= Job item =
Each line of the listing that includes the string "Rendered" needs to be located and copied.

○ ○ ○

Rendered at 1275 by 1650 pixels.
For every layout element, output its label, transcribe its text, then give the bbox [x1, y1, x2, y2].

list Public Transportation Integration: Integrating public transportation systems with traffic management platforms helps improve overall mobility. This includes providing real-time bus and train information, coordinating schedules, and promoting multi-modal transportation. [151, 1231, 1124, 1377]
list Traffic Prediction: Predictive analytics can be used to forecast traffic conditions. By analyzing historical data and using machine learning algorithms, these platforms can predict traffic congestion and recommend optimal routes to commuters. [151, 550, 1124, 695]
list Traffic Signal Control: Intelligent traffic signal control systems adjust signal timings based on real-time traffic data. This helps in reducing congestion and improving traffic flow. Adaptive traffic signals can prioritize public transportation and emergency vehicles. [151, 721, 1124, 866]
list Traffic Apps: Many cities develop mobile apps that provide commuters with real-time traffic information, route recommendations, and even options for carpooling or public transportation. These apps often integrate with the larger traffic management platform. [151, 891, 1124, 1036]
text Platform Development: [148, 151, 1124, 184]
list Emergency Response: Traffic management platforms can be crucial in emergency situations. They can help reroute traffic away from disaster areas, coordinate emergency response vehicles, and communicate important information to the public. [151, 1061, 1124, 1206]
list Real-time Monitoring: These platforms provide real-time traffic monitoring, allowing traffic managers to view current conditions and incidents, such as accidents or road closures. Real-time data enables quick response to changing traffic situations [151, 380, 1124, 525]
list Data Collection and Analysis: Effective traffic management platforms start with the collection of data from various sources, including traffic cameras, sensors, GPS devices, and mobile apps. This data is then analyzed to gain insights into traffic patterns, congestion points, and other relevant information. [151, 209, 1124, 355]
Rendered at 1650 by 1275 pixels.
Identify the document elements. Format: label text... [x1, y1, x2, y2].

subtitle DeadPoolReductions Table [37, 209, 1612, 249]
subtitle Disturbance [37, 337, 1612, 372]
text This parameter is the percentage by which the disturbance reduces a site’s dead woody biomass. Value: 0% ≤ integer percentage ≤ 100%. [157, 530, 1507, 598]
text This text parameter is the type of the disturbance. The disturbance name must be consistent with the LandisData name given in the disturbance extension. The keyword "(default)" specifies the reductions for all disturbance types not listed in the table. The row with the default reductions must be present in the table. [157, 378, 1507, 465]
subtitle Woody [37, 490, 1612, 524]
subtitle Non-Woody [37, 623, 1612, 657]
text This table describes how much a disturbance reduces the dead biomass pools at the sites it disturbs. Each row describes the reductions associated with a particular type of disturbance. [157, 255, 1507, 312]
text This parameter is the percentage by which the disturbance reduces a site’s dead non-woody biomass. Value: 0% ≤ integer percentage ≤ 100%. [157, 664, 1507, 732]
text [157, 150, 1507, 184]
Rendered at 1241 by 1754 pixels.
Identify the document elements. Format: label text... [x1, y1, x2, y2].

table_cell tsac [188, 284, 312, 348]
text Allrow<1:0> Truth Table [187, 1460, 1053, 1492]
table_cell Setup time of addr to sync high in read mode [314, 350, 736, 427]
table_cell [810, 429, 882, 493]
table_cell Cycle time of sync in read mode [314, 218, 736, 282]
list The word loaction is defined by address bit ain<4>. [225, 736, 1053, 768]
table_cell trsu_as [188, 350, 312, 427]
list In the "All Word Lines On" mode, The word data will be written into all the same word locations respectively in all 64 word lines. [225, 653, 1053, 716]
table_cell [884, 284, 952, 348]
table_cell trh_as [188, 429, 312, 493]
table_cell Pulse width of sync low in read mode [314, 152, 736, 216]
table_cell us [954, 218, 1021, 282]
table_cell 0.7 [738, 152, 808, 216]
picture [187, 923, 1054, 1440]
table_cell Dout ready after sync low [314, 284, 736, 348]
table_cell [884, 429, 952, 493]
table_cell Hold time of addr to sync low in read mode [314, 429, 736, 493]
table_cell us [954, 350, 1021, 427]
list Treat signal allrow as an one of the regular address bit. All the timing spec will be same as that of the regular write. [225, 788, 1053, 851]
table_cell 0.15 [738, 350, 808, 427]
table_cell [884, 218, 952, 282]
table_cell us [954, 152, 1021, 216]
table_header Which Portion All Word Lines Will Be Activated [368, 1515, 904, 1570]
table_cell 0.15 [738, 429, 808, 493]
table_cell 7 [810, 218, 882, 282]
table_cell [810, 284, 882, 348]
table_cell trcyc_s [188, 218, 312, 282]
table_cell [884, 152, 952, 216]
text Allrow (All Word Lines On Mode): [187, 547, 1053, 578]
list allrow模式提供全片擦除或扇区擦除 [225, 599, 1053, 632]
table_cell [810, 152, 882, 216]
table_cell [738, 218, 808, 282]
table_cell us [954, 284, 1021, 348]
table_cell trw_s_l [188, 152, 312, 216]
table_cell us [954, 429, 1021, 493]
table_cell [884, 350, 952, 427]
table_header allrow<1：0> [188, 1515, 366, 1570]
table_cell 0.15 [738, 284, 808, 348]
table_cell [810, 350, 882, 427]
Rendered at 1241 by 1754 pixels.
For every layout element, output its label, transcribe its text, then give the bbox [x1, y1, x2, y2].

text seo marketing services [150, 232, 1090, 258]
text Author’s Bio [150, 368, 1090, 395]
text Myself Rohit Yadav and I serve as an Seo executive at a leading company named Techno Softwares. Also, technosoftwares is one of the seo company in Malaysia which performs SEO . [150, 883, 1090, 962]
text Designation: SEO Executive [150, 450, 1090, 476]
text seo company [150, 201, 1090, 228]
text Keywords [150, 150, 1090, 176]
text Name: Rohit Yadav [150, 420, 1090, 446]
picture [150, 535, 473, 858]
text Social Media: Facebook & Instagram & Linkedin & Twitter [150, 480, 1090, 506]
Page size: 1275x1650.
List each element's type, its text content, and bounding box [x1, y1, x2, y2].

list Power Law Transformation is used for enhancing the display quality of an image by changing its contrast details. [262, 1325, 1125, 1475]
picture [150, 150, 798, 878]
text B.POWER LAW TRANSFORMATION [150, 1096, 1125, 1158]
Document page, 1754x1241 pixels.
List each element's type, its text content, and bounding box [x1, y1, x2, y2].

○ ○ ○

= Your solution =
Rendered at 1275 by 1650 pixels.
Rendered at 1650 by 1275 pixels.
Rendered at 1241 by 1754 pixels.
Rendered at 1241 by 1754 pixels.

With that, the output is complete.